Mit der heutigen Verlesung der Anklage am Central Criminal Court in London ist der seit Dienstag laufende Prozess in Fahrt gekommen. Die Vorbereitungen dafür laufen allerdings seit Wochen. So hat das Gericht zur Prozess-Vorbereitung mehrere Anhörungen abgehalten. In einer dieser Anhörungen hat mit Orlin R. eine der Schlüsselfiguren eingeräumt, dass er mit einem Agenten Russlands kooperiert hat.
Dem BR lagen diese Informationen bereits länger vor. Weil der vorsitzende Richter die Presse-Berichterstattung eingeschränkt hatte, war eine Veröffentlichung bis zur Verlesung der Anklageschrift nicht möglich. Vor einigen Tagen hat ein zweites Mitglied der Gruppe ein ähnliches Geständnis abgelegt. Die übrigen Beschuldigten bestreiten die Vorwürfe bislang. Insgesamt sechs bulgarische Staatsbürger, darunter vier Männer und zwei Frauen, sind in den Fokus der Behörden geraten.
Anklage: Falsche Identitäten und Hi-Tech im Einsatz
Der russische Agent, mit dem R. unter anderem über den Messenger-Dienst Telegram kommuniziert hat, soll unter anderem das Pseudonym "Rupert Ticz" verwendet haben. Dem Vernehmen nach soll dahinter Ex-Wirecard-Vorstand Jan Marsalek stecken. Die Gruppe soll Dokumente und Informationen gesammelt haben. Nach Überzeugung von Anklägerin Alison Morgan haben die Bulgaren von 2020 bis 2023 zugunsten Russlands und zum Schaden Großbritanniens spioniert.
"Sie haben sich dabei falscher Identitäten bedient und sehr fortschrittliche Technik verwendet", sagte Morgan am Mittag im "Old Bailey", dem altehrwürdigen Strafgerichts-Gebäude im Zentrum der britischen Hauptstadt.
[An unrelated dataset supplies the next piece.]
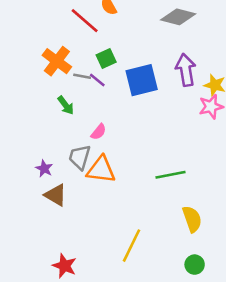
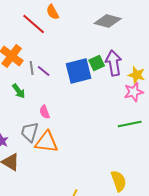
green square: (106, 59) -> (97, 63), moved
gray line: (82, 76) -> (32, 68), turned 72
pink semicircle: (99, 132) -> (45, 112), turned 120
green line: (171, 175) -> (130, 124), moved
Die Ziele der Spionage-Gruppe seien angeblich NATO-Basen in Deutschland gewesen. Außerdem sollen die Bulgaren im September 2022 nach Erkenntnissen der Ermittler die kasachische Botschaft in London ausspioniert haben. Die Angeklagten sitzen seit 2023 in Haft. Bei ihrer Festnahme hatte die Polizei mutmaßlich gefälschte Reisepässe sichergestellt – bei drei Mitgliedern der Gruppe.
Jan Marsalek: Strippenzieher für eine Spionage-Zelle?
Bereits im September vergangenen Jahres von den britischen Behörden veröffentlichte Informationen hatten den Schluss nahegelegt, dass es sich bei dem russischen Agenten um Jan Marsalek handeln soll. Er verfüge über Verbindungen zum russischen Staat und gilt für die Behörden als Bindeglied. Den Ermittlern vorliegende Beweise machten deutlich, dass Orlin R. von Marsalek über Telegram Nachrichten erhalten habe.
So soll sich der ehemalige Wirecard-Manager mit R. im Dezember 2022 über den Transport eines speziell gesicherten SINA-Laptops von Berlin zum russischen Geheimdienst FSB in Moskau ausgetauscht haben: Am Ende sei alles gut gegangen, die mit dem Transport beauftragte Botin sei allerdings ein "dummes Risiko" eingegangen, schrieb mutmaßlich Marsalek am 13. Dezember 2022 um kurz nach 22.00 Uhr an seinen bulgarischen Kontaktmann. Und weiter: "Sie ist mit einem gefälschten Pass durch die Sicherheitskontrolle gelaufen". Von Marsaleks Anwalt war dazu keine Stellungnahme zu bekommen.
Schon 2015 standen Marsalek und Orlin R. in Kontakt
Der ehemalige Tech-Unternehmer Orlin R. und Marsalek sind alte Bekannte. E-Mails aus dem Jahr 2015, die dem BR vorliegen, zeigen, dass sich beide zum Beispiel über besonders robuste und abhörsichere Mobiltelefone ausgetauscht haben. Marsalek war damals Mitglied des Wirecard-Vorstands, R. Direktor einer in Großbritannien registrierten IT-Firma.
Im Zuge des Zusammenbruchs des Aschheimer Zahlungsdienstleisters setzte sich Marsalek am 19. Juni 2020 von einem Kleinflughafen in Bad Vöslau unweit von Wien in Richtung Minsk ab. Seitdem wird er in Russland vermutet, wo er untergetaucht sein soll. Die britischen Behörden stellen dazu nur fest: "sein genauer Aufenthaltsort ist unbekannt". Wie lange der Prozess dauern wird, ist noch nicht abzusehen.